Il primato della physis
Il nucleo centrale del pensiero di Ippia ruota però attorno al concetto di «giusto», inteso come diritto di natura (physis), valido per tutti in quanto necessario. La legge delle poleis, «tiranna dell'uomo»[10], esercita il proprio potere opponendosi con la violenza alle disposizioni naturali. Il diritto positivo deve dunque essere superato da una legge universale, che riconosca «l'unità che stringe tra loro gli uomini»:[11] essi sono infatti uniti non per via di una legge, ma perché simili tra loro, poiché è per natura che il simile è parente del simile. Non per questo, però, Ippia nega che la vita civile della polis necessiti di una legge per esistere. Rigettando la figura del tiranno, che impone la sudditanza ai cittadini, il sofista di Elide propone un koinos nomos, una legge comune per i cittadini che coincida con le leggi non scritte del diritto naturale (che a sua volta viene a coincidere con l'ethos generale del costume greco).[12]
La matematica
Come matematico, Ippia fu il primo ad introdurre una curva nella geometria greca, la cosiddetta quadratrice (o trisettrice) di Ippia.

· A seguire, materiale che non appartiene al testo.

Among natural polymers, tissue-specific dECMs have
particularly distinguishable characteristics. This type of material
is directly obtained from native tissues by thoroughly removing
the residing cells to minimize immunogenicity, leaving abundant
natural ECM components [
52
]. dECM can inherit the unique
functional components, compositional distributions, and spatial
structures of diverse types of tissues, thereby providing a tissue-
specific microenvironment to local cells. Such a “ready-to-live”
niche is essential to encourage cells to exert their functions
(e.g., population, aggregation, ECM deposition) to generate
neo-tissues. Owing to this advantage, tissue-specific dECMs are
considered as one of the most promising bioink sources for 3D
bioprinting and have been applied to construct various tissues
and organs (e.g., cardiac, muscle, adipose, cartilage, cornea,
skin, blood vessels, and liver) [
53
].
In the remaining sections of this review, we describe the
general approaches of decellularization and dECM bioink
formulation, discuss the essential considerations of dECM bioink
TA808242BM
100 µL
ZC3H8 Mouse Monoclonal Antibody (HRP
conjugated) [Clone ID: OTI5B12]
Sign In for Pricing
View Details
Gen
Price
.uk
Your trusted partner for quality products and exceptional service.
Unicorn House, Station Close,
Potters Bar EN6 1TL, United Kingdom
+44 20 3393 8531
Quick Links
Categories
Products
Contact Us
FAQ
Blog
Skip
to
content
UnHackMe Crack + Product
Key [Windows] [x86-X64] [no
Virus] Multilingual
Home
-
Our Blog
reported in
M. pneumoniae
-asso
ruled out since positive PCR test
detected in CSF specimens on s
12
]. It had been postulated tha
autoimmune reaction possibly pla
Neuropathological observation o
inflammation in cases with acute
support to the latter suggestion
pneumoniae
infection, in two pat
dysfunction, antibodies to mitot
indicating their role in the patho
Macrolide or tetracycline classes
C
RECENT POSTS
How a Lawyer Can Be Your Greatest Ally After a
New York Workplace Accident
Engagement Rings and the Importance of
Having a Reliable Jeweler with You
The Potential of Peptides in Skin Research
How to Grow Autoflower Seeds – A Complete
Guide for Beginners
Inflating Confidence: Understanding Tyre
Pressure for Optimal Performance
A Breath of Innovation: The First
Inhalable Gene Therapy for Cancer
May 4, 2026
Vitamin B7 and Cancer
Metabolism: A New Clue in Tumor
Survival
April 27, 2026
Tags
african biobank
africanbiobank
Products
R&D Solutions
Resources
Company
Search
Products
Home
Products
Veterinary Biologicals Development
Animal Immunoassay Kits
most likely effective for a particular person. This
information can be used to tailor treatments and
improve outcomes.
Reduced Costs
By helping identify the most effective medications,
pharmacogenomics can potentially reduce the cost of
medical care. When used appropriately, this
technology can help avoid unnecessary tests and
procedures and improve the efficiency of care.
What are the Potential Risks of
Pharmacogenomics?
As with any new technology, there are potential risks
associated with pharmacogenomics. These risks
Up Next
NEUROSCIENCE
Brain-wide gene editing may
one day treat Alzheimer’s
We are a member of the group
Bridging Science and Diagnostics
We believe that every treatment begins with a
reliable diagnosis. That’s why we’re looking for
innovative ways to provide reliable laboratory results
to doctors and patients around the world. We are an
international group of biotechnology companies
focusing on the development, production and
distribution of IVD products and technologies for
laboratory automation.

Questa curva verrà utilizzata in seguito da Dinostrato (350 a.C. circa) per risolvere un problema classico della matematica greca, quello della quadratura del cerchio - anche se è impossibile stabilire se Ippia sia stato consapevole di questa applicazione.
^La testimonianza dello Pseudo-Plutarco (DK 86 A3) parla di Platane come figlia di Ippia. Molti studiosi a partire da Untersteiner, tuttavia, ritengono che si tratti di un errore, e che Platane fosse moglie, e non figlia, del sofista. Cfr. M. Untersteiner, I sofisti, Milano 1996, p. 414.
^DK 86 A11. Ippia era in grado di ricordare intere liste di nomi dopo averle ascoltate una sola volta. Ciò grazie ad una serie di espedienti mnemonici, di cui tuttavia non ci è rimasta testimonianza.
^G.B. Kerferd, I sofisti, trad. it., Bologna 1988, p. 64.